Kelimbetov told a news conference in Astana on October 21 that a 19% devaluation in February had given the tenge a "very powerful" cushion. "In turn, I believe there is no reason for concern. The cushion given [to the tenge] by the February devaluation is very powerful," he said in remarks carried by Tengrinews.

Rumours about a "second wave" of devaluation have been circulating in Almaty, the country's commercial capital, since the National Bank decided to devalue the tenge in February after it had spent billions of dollars on defending it in late 2013 and early 2014. The February devaluation was prompted by the gradual depreciation of the Russian ruble in 2013. Russia is Kazakhstan's main supplier, accounting for over a third of its imports.

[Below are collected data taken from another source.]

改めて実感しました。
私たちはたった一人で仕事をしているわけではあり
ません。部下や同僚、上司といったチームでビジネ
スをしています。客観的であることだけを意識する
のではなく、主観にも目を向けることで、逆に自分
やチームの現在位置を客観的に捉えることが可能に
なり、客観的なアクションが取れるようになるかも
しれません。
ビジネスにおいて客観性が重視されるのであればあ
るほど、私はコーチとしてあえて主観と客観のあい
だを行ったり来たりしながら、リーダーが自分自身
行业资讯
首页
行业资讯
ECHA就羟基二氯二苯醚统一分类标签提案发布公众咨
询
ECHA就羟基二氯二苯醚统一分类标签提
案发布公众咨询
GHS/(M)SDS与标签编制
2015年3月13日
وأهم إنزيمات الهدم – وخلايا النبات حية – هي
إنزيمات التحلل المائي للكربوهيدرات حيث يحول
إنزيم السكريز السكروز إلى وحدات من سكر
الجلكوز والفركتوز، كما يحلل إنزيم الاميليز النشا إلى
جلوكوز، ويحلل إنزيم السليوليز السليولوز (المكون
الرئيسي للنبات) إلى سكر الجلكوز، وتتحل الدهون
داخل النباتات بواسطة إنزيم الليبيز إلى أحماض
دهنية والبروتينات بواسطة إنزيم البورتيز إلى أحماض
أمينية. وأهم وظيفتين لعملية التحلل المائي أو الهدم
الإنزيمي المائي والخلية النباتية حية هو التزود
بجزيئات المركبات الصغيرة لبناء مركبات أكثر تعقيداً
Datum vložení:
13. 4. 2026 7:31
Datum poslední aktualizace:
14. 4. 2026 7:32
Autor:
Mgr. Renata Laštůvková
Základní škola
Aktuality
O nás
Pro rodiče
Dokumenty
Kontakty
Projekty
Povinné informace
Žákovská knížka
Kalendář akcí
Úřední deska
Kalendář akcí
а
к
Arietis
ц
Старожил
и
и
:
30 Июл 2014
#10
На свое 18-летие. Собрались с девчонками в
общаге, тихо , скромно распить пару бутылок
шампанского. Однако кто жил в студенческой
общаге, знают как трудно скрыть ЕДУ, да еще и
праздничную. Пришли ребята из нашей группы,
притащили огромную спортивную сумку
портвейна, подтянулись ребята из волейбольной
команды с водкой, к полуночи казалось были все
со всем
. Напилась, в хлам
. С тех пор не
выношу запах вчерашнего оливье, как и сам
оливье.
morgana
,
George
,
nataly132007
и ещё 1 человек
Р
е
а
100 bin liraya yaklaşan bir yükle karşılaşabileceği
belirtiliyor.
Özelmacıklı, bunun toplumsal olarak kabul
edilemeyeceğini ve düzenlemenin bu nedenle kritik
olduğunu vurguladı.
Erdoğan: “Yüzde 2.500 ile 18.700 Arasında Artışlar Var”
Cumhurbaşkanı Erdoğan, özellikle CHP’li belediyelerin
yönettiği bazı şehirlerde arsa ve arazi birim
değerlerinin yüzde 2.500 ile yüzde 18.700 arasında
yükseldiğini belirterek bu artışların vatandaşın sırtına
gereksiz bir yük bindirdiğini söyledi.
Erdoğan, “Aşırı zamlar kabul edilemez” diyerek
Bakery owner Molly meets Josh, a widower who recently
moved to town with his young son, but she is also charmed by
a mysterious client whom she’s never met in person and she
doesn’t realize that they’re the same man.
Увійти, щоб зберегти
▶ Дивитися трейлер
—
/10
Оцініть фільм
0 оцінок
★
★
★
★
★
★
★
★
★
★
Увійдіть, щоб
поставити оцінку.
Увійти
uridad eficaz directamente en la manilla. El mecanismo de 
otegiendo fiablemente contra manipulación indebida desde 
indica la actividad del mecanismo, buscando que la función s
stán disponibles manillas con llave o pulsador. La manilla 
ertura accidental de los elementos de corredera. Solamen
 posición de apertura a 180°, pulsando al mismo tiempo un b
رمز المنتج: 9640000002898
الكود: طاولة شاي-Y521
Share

Kelimbetov defended a new trading corridor of KZT170-188 to the dollar the National Bank set on September 10 to enable the tenge to strengthen to dispel devaluation rumours. The Kazakh currency has since strengthened from KZT182 to KZT181.34 to the dollar.

The chairman of the National Bank explained that the country's forex and gold reserves exceeding $100bn was an "enormous" reserve with which to defend the value of the tenge. Kelimbetov dodged the question whether he would resign should there be another devaluation. "There is very clear responsibility of the National Bank for a policy it conducts based on the economic situation, current account balance and the situation on the currency market," Kelimbetov replied. "I believe the National Bank is responding very clearly to challenges we are facing."

On October 16 Kelimbetov's adviser Olzhas Khudaybergenov explained  a general "atmosphere of mistrust in government and scepticism" had given rise to the devaluation rumours in Kazakhstan. Writing on his Facebook page Khudaybergenov admitted that a fall in global oil prices to $60 per barrel might push the value of the tenge down but ruled out a second devaluation of the tenge this year. "It's absolutely unfavourable for authorities to repeat a devaluation this year because this situation raises a question about the stability of the entire financial system," he said. "Not only will this set a precedent but will also create a risk of social protests."

On October 20 Khudaybergenov told Tengrinews that he would resign as Kelimbetov's adviser because his opinion as a National Bank official was "controversial". "I've decided not to extend my contract from January 1, 2015, of which I've notified the management and explained my motives in detail," Khudaybergenov said. "On the other hand, I've preserved a right to be a freelance adviser, which means I will have an opportunity to regularly meet Mr Kelimbetov and suggest decisions bypassing usual bureaucratic procedures."

Khudaybergenov was appointed Kelimbetov's adviser in January 2014. Kelimbetov became head of Kazakhstan's central bank in October 2013.